The plan may have even succeeded but for a much despised nosey parker of a mine manager who, peering out his office window one afternoon, saw a flatbed truck loaded with ore bags. The driver had taken a wrong turn and then stopped in Elsa to get directions. He called head office in Toronto; they called the RCMP and the great silver heist began to unravel.

Gerry Priest, tarnished and under suspicion, was soon fired from his job and evicted from the company town by UKHM. Alicia was lifted from the pure white fantastical world of Elsa to the slushy grey streets of Vancouver. She and her family moved into a basement suite near Main.

Alicia Priest, the investigative journalist, pieces together the story over the next few years—two subsequent trials, expert witnesses on both sides, cross examinations, evidentiary procedure—in such exquisite detail as to make your teeth hurt.

The story that pushes through is the painful disintegration of the family. Gerry’s obsession with beating the case, his increasing paranoia and his growing temper start to wear down even the implacable Helen. The once carefree, Texas-tattooed, guitar-playing, buckskin-wearing, self-styled cowboy becomes a shell of his former self. He is oblivious to the harm he has wrought on his two young girls, even to the loyal Helen. It is almost as if, self-centred to the end, he had left his family in that mine shaft back in Elsa.
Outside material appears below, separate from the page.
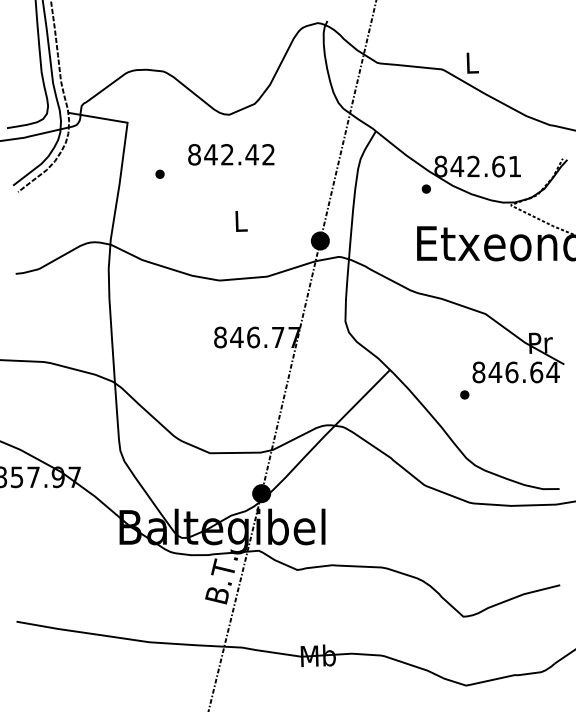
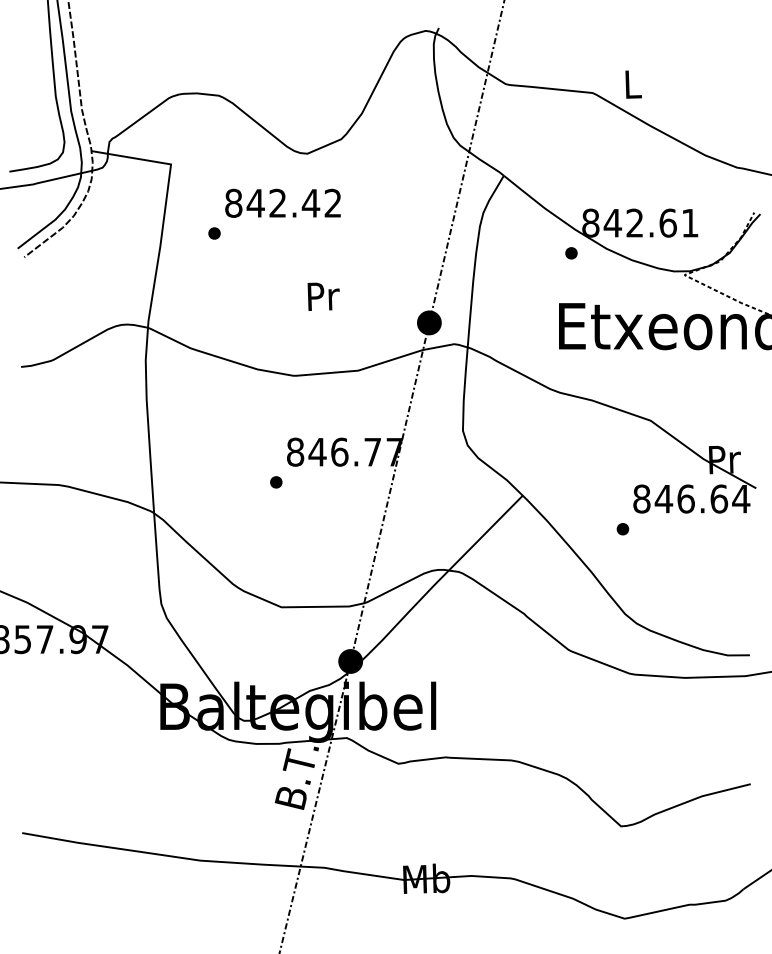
text: (230, 154) -> (282, 202), moved
text: (241, 221) -> (323, 296), L -> Pr
part: (206, 360) -> (276, 482), added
Helen’s health deteriorates, and she is hospitalized on several occasions, while the girls try to fit in to their new life. “As Vona stampeded and I tiptoed toward womanhood, his hands trembled, becoming rough and, at times—there is no other word for it—cruel.”

In the fall of 2008, Alicia Priest walked into one of my small writing classes at Camosun College in Victoria. Class exercises were designed to get people to write from experience, not about it. Many of the exercises asked you to write about what mattered to you, often the wounds we fear. In week seven one of the in-class assignments was to “write down a name then encircle it—someone with whom you have unfinished business. Now write one to two paragraphs.” Alicia sat there circling a name, I have no idea whose name, then she got up and left. She never returned to another class.

In 2011 Alicia Priest got sick. In January 2012 she was diagnosed with ALS, “a relentless, neuromuscular destroying mutation that results in total body paralysis and death,” she wrote in The Globe and Mail in 2014. She referred to the news as her ultimate deadline. “As a trained journalist I respond to pressure,” she stated in an interview with The Tyee that year.

If this family memoir was her unfinished ­business, then she has finished brilliantly, under “stars so big and bright we reached to pick them like apples from a tree.” Alicia Priest died January 13, 2015, four months after her book was published.

Stephen Reid lives with his wife, the poet Susan Musgrave, on Haida Gwaii. His last book was A Crowbar in the Buddhist Garden (Thistledown Press, 2012).